Development Team one concentrated on the replication problem. It's really hard to build something that can make copies of itself unless you peek at nature’s answers — violates Gödel’s theorem. What a miracle life is!
There were multiple approaches already under development. They would be ready in time. They wouldn't even try to make each macromolecules self replicating. It's possible with a synthetic DNA but it was sufficient, simpler, much safer, and more adaptable to make the system as a whole able to replicate constitute parts. This would disable an isolated macromolecule from endlessly copying itself without control – a major fear evoked by this technology. This choice of design depended on the communications and computing parts of the system.
Team Two worked on communications. There already were nano transceivers. Work involved making them secure and increasing their bandwidth a thousand fold. Again, military development already had solutions that were incorporated.
A consideration of nano-sized components is that quantum physics plays a part. This presented both problems and tools.
Team Three had the task of developing the computing components. Figuring the smartest solution possible was needed — one better than anyone on earth could come up with. The objective was a computer that would be to general problem solving what Watson was to trivia contests — a superior rival to the best human on the planet. It would not be a conventional processor but a multitude of communicating macromolecules. The macromolecules would be manufactured by other macromolecules. Its processor and memory would be holographic – meaning memories would be held in duplicate parallel connections that weren’t related according to location. Unlike conventional brains, animal or computer, connections between neurons were not physical – they were instead tuned channels of communications, billions of them.
Such low-level parallel computers had been proposed decades before but it never quite worked. It was such a paradigm shift. It needed a new approach. "It's like the voice recognition problem" explained Steven "For decades work went on under one researcher who insisted on his approach. Finally, he was replaced and other approaches were tried. Before you knew it, you were talking to machines on the phone. Now you can not only talk through your cell phone you can talk to it."
Scientists and engineers from around the world worked together. There was a headiness generated by the progress that was being made. Everyone or most at least, worked with an alacrity reserved to the few before the project. There were chinks in the armor of caution that epidemic fear of impending invasion made invisible. They created something which rational contemplation would have labeled supremely dangerous. Criticism was shouted down. The Center for Responsible Nanotechnology was ignored and became mute. Even the Defense Advanced Research Projects Agency, the DARPA responsible for the internet, was sidestepped for reasons of expediency although a couple of its people were hijacked for this project.

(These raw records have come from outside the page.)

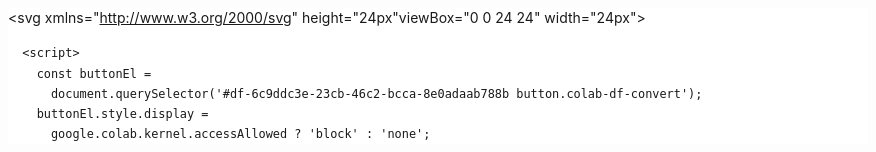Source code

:   <svg xmlns="http://www.w3.org/2000/svg" height="24px"viewBox="0 0 24 24"
       width="24px">
    <path d="M0 0h24v24H0V0z" fill="none"/>
    <path d="M18.56 5.44l.94 2.06.94-2.06 2.06-.94-2.06-.94-.94-2.06-.94 2.06-2.06.94zm-11 1L8.5 8.5l.94-2.06 2.06-.94-2.06-.94L8.5 2.5l-.94 2.06-2.06.94zm10 10l.94 2.06.94-2.06 2.06-.94-2.06-.94-.94-2.06-.94 2.06-2.06.94z"/><path d="M17.41 7.96l-1.37-1.37c-.4-.4-.92-.59-1.43-.59-.52 0-1.04.2-1.43.59L10.3 9.45l-7.72 7.72c-.78.78-.78 2.05 0 2.83L4 21.41c.39.39.9.59 1.41.59.51 0 1.02-.2 1.41-.59l7.78-7.78 2.81-2.81c.8-.78.8-2.07 0-2.86zM5.41 20L4 18.59l7.72-7.72 1.47 1.35L5.41 20z"/>
  </svg>
      </button>

  <style>
    .colab-df-container {
      display:flex;
      flex-wrap:wrap;
      gap: 12px;
    }

    .colab-df-convert {
      background-color: #E8F0FE;
      border: none;
      border-radius: 50%;
      cursor: pointer;
      display: none;
      fill: #1967D2;
      height: 32px;
      padding: 0 0 0 0;
      width: 32px;
    }

    .colab-df-convert:hover {
      background-color: #E2EBFA;
      box-shadow: 0px 1px 2px rgba(60, 64, 67, 0.3), 0px 1px 3px 1px rgba(60, 64, 67, 0.15);
      fill: #174EA6;
    }

    [theme=dark] .colab-df-convert {
      background-color: #3B4455;
      fill: #D2E3FC;
    }

    [theme=dark] .colab-df-convert:hover {
      background-color: #434B5C;
      box-shadow: 0px 1px 3px 1px rgba(0, 0, 0, 0.15);
      filter: drop-shadow(0px 1px 2px rgba(0, 0, 0, 0.3));
      fill: #FFFFFF;
    }
  </style>

      <script>
        const buttonEl =
          document.querySelector('#df-6c9ddc3e-23cb-46c2-bcca-8e0adaab788b button.colab-df-convert');
        buttonEl.style.display =
          google.colab.kernel.accessAllowed ? 'block' : 'none';
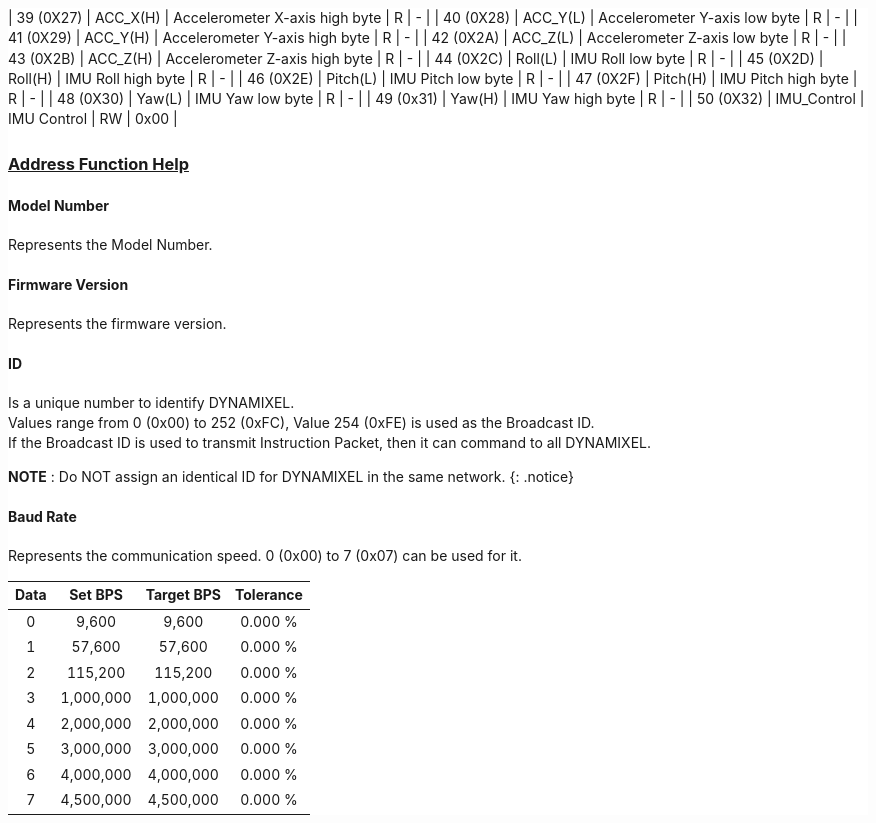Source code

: | 39 (0X27) |    ACC_X(H)     | Accelerometer X-axis high byte |   R    |     -      |
| 40 (0X28) |    ACC_Y(L)     | Accelerometer Y-axis low byte  |   R    |     -      |
| 41 (0X29) |    ACC_Y(H)     | Accelerometer Y-axis high byte |   R    |     -      |
| 42 (0X2A) |    ACC_Z(L)     | Accelerometer Z-axis low byte  |   R    |     -      |
| 43 (0X2B) |    ACC_Z(H)     | Accelerometer Z-axis high byte |   R    |     -      |
| 44 (0X2C) |     Roll(L)     |       IMU Roll low byte        |   R    |     -      |
| 45 (0X2D) |     Roll(H)     |       IMU Roll high byte       |   R    |     -      |
| 46 (0X2E) |    Pitch(L)     |       IMU Pitch low byte       |   R    |     -      |
| 47 (0X2F) |    Pitch(H)     |      IMU Pitch high byte       |   R    |     -      |
| 48 (0X30) |     Yaw(L)      |        IMU Yaw low byte        |   R    |     -      |
| 49 (0x31) |     Yaw(H)      |       IMU Yaw high byte        |   R    |     -      |
| 50 (0X32) |   IMU_Control   |          IMU Control           |   RW   |    0x00    |

### [Address Function Help](#address-function-help)

#### Model Number
Represents the Model Number.

#### Firmware Version
Represents the firmware version.

#### ID
Is a unique number to identify DYNAMIXEL.  
Values range from 0 (0x00) to 252 (0xFC), Value 254 (0xFE) is used as the Broadcast ID.  
If the Broadcast ID is used to transmit Instruction Packet, then it can command to all DYNAMIXEL.  

**NOTE** : Do NOT assign an identical ID for DYNAMIXEL in the same network.
{: .notice}

#### Baud Rate
Represents the communication speed. 0 (0x00) to 7 (0x07) can be used for it.

| Data |  Set BPS  | Target BPS | Tolerance |
|:----:|:---------:|:----------:|:---------:|
|  0   |   9,600   |   9,600    |  0.000 %  |
|  1   |  57,600   |   57,600   |  0.000 %  |
|  2   |  115,200  |  115,200   |  0.000 %  |
|  3   | 1,000,000 | 1,000,000  |  0.000 %  |
|  4   | 2,000,000 | 2,000,000  |  0.000 %  |
|  5   | 3,000,000 | 3,000,000  |  0.000 %  |
|  6   | 4,000,000 | 4,000,000  |  0.000 %  |
|  7   | 4,500,000 | 4,500,000  |  0.000 %  |
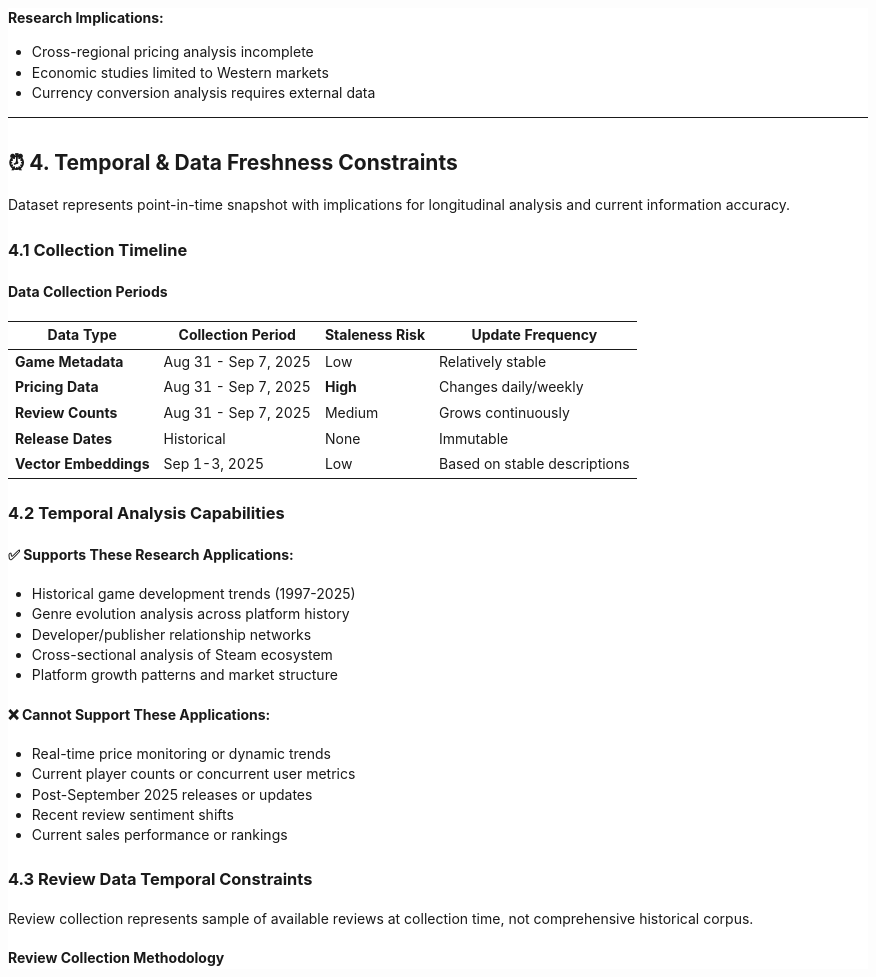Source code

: **Research Implications:**

- Cross-regional pricing analysis incomplete
- Economic studies limited to Western markets
- Currency conversion analysis requires external data

---

## ⏰ **4. Temporal & Data Freshness Constraints**

Dataset represents point-in-time snapshot with implications for longitudinal analysis and current information accuracy.

### **4.1 Collection Timeline**

#### **Data Collection Periods**

| **Data Type** | **Collection Period** | **Staleness Risk** | **Update Frequency** |
|---------------|----------------------|-------------------|----------------------|
| **Game Metadata** | Aug 31 - Sep 7, 2025 | Low | Relatively stable |
| **Pricing Data** | Aug 31 - Sep 7, 2025 | **High** | Changes daily/weekly |
| **Review Counts** | Aug 31 - Sep 7, 2025 | Medium | Grows continuously |
| **Release Dates** | Historical | None | Immutable |
| **Vector Embeddings** | Sep 1-3, 2025 | Low | Based on stable descriptions |

### **4.2 Temporal Analysis Capabilities**

#### **✅ Supports These Research Applications:**

- Historical game development trends (1997-2025)
- Genre evolution analysis across platform history
- Developer/publisher relationship networks
- Cross-sectional analysis of Steam ecosystem
- Platform growth patterns and market structure

#### **❌ Cannot Support These Applications:**

- Real-time price monitoring or dynamic trends
- Current player counts or concurrent user metrics
- Post-September 2025 releases or updates
- Recent review sentiment shifts
- Current sales performance or rankings

### **4.3 Review Data Temporal Constraints**

Review collection represents sample of available reviews at collection time, not comprehensive historical corpus.

#### **Review Collection Methodology**
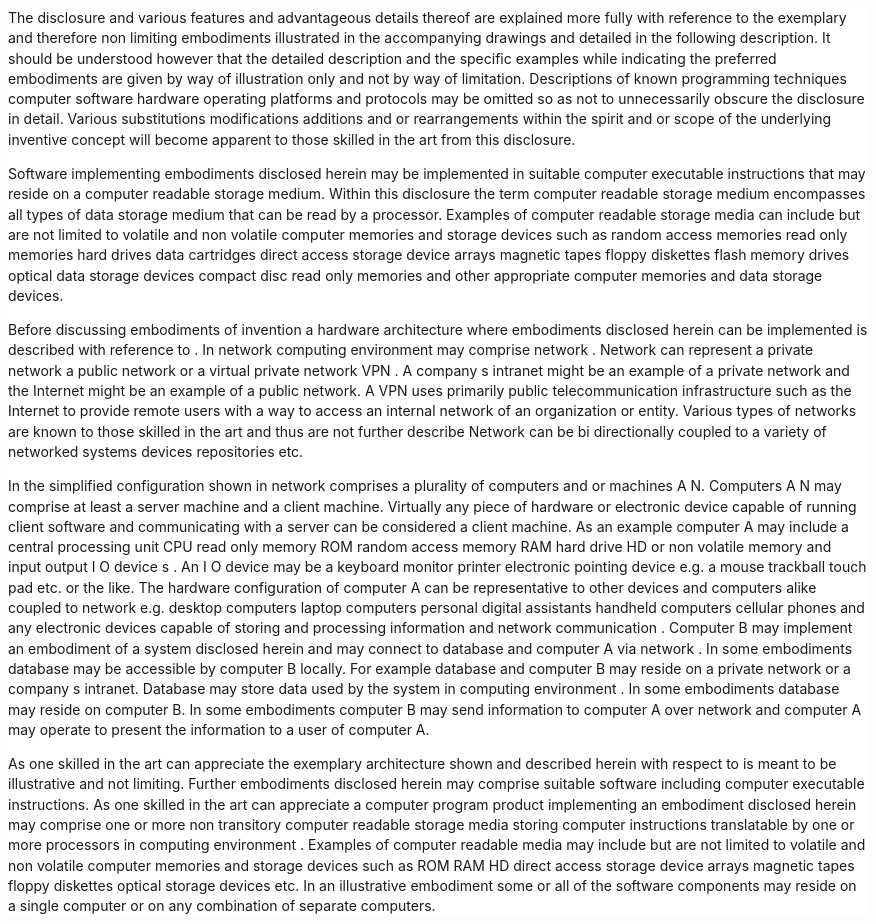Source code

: The disclosure and various features and advantageous details thereof are explained more fully with reference to the exemplary and therefore non limiting embodiments illustrated in the accompanying drawings and detailed in the following description. It should be understood however that the detailed description and the specific examples while indicating the preferred embodiments are given by way of illustration only and not by way of limitation. Descriptions of known programming techniques computer software hardware operating platforms and protocols may be omitted so as not to unnecessarily obscure the disclosure in detail. Various substitutions modifications additions and or rearrangements within the spirit and or scope of the underlying inventive concept will become apparent to those skilled in the art from this disclosure.

Software implementing embodiments disclosed herein may be implemented in suitable computer executable instructions that may reside on a computer readable storage medium. Within this disclosure the term computer readable storage medium encompasses all types of data storage medium that can be read by a processor. Examples of computer readable storage media can include but are not limited to volatile and non volatile computer memories and storage devices such as random access memories read only memories hard drives data cartridges direct access storage device arrays magnetic tapes floppy diskettes flash memory drives optical data storage devices compact disc read only memories and other appropriate computer memories and data storage devices.

Before discussing embodiments of invention a hardware architecture where embodiments disclosed herein can be implemented is described with reference to . In network computing environment may comprise network . Network can represent a private network a public network or a virtual private network VPN . A company s intranet might be an example of a private network and the Internet might be an example of a public network. A VPN uses primarily public telecommunication infrastructure such as the Internet to provide remote users with a way to access an internal network of an organization or entity. Various types of networks are known to those skilled in the art and thus are not further describe Network can be bi directionally coupled to a variety of networked systems devices repositories etc.

In the simplified configuration shown in network comprises a plurality of computers and or machines A N. Computers A N may comprise at least a server machine and a client machine. Virtually any piece of hardware or electronic device capable of running client software and communicating with a server can be considered a client machine. As an example computer A may include a central processing unit CPU read only memory ROM random access memory RAM hard drive HD or non volatile memory and input output I O device s . An I O device may be a keyboard monitor printer electronic pointing device e.g. a mouse trackball touch pad etc. or the like. The hardware configuration of computer A can be representative to other devices and computers alike coupled to network e.g. desktop computers laptop computers personal digital assistants handheld computers cellular phones and any electronic devices capable of storing and processing information and network communication . Computer B may implement an embodiment of a system disclosed herein and may connect to database and computer A via network . In some embodiments database may be accessible by computer B locally. For example database and computer B may reside on a private network or a company s intranet. Database may store data used by the system in computing environment . In some embodiments database may reside on computer B. In some embodiments computer B may send information to computer A over network and computer A may operate to present the information to a user of computer A.

As one skilled in the art can appreciate the exemplary architecture shown and described herein with respect to is meant to be illustrative and not limiting. Further embodiments disclosed herein may comprise suitable software including computer executable instructions. As one skilled in the art can appreciate a computer program product implementing an embodiment disclosed herein may comprise one or more non transitory computer readable storage media storing computer instructions translatable by one or more processors in computing environment . Examples of computer readable media may include but are not limited to volatile and non volatile computer memories and storage devices such as ROM RAM HD direct access storage device arrays magnetic tapes floppy diskettes optical storage devices etc. In an illustrative embodiment some or all of the software components may reside on a single computer or on any combination of separate computers.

The teams created a thing that could grow and change as circumstances demanded. It could process data faster than the human brain – faster than any previous computer. It would be an expert in strategy and tactics. It could see and feel atoms. It was created to save the world.
Few of those working on the project felt the heart pounding pulse of anxiety that comes from holding life or death of a planet in your hands. They didn’t feel this level of anxiety because they didn’t know the implications of their work. They just did their job and were glad to have a job.
They designed their part, figured out how to construct their part and were to deliver their product to others who were figuring out how to combine the pieces. Even the completed pieces weren't completeness. That wouldn't happen until deployment. As long as the molecular manipulators and molecular brain components were kept fifty meters or more apart no spontaneous replication was possible. Humans were still in complete control and could terminate the project by simple inaction rather than by asserted action.
Designing and producing the nanodefense was actually the easy part — so much of it already existed. The hard part was building a monitoring and control system. There's no point building a defense if you can’t control it. Very dangerous technology needs very comprehensive control. It needs to be monitored and shut down or redirected if it wanders off the prescribed objective. This monitor system could listen to the nanos and, if need be, shut them down. The difficulty came in overcoming the extreme measures that were designed into the nanos to prevent communication takeover. There would have to be a lot of these systems because there were going to be a lot of nanos.